→ **Problem description**: Set down a word-for-word copy of the data below, limited to the lines from the first through the line with "Page size: 1275x1650.".

→ **Stored data**:

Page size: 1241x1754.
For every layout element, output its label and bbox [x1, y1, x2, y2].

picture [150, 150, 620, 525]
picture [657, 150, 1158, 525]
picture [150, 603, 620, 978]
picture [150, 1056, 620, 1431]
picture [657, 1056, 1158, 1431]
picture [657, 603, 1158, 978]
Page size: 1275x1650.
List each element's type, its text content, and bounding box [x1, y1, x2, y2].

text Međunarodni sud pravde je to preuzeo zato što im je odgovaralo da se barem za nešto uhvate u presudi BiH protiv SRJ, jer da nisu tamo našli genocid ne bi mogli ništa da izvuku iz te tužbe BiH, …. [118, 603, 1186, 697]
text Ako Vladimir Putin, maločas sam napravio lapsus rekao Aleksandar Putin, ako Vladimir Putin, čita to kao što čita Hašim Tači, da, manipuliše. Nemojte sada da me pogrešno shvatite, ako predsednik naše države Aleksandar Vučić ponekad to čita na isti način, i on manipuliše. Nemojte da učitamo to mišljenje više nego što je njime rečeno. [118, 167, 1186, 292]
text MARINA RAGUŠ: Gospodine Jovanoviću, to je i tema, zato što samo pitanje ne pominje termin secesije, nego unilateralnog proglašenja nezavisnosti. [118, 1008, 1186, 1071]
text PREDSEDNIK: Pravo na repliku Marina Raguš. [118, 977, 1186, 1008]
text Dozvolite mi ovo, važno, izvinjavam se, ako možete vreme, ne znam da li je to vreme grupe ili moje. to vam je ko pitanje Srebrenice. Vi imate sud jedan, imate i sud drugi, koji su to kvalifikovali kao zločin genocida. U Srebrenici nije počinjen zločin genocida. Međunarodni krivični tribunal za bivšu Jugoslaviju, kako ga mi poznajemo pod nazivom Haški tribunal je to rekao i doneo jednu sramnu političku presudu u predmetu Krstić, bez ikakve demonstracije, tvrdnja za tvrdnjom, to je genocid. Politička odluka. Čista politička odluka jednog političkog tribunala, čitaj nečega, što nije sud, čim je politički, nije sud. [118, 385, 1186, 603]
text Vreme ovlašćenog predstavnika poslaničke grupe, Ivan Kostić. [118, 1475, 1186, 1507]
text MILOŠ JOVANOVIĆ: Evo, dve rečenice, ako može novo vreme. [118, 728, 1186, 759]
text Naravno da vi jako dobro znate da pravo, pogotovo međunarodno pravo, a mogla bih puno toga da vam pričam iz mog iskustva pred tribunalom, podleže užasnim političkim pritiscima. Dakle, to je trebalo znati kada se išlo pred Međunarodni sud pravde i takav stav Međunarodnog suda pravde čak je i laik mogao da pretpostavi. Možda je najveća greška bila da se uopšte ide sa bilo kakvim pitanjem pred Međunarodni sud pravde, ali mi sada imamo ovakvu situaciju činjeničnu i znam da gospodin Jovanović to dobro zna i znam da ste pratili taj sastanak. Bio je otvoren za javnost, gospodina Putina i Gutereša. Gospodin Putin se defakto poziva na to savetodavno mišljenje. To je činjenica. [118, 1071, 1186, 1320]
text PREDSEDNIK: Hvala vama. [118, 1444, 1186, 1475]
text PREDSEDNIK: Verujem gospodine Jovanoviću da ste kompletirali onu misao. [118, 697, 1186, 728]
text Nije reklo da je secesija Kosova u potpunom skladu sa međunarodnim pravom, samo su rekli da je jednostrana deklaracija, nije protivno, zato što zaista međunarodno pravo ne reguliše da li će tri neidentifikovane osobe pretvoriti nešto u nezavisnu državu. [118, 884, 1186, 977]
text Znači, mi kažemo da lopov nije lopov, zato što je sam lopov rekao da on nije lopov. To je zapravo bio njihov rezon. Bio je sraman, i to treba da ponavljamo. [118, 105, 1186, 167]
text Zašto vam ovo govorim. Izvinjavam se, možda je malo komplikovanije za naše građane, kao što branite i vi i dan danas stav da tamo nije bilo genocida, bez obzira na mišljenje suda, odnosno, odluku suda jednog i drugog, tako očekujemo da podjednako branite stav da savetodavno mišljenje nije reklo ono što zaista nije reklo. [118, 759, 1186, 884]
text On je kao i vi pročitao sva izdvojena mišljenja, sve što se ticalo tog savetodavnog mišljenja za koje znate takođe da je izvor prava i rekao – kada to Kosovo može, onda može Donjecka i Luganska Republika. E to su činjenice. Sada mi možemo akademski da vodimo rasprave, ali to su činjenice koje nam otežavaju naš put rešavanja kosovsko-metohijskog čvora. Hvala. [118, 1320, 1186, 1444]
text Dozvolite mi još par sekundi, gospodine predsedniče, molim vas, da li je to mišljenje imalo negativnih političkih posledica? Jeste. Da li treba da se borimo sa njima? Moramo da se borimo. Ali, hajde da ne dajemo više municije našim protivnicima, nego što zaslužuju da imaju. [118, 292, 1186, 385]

→ **Response for this exercise**:
Page size: 1241x1754.
For every layout element, output its label and bbox [x1, y1, x2, y2].

picture [150, 150, 620, 525]
picture [657, 150, 1158, 525]
picture [150, 603, 620, 978]
picture [150, 1056, 620, 1431]
picture [657, 1056, 1158, 1431]
picture [657, 603, 1158, 978]
Page size: 1275x1650.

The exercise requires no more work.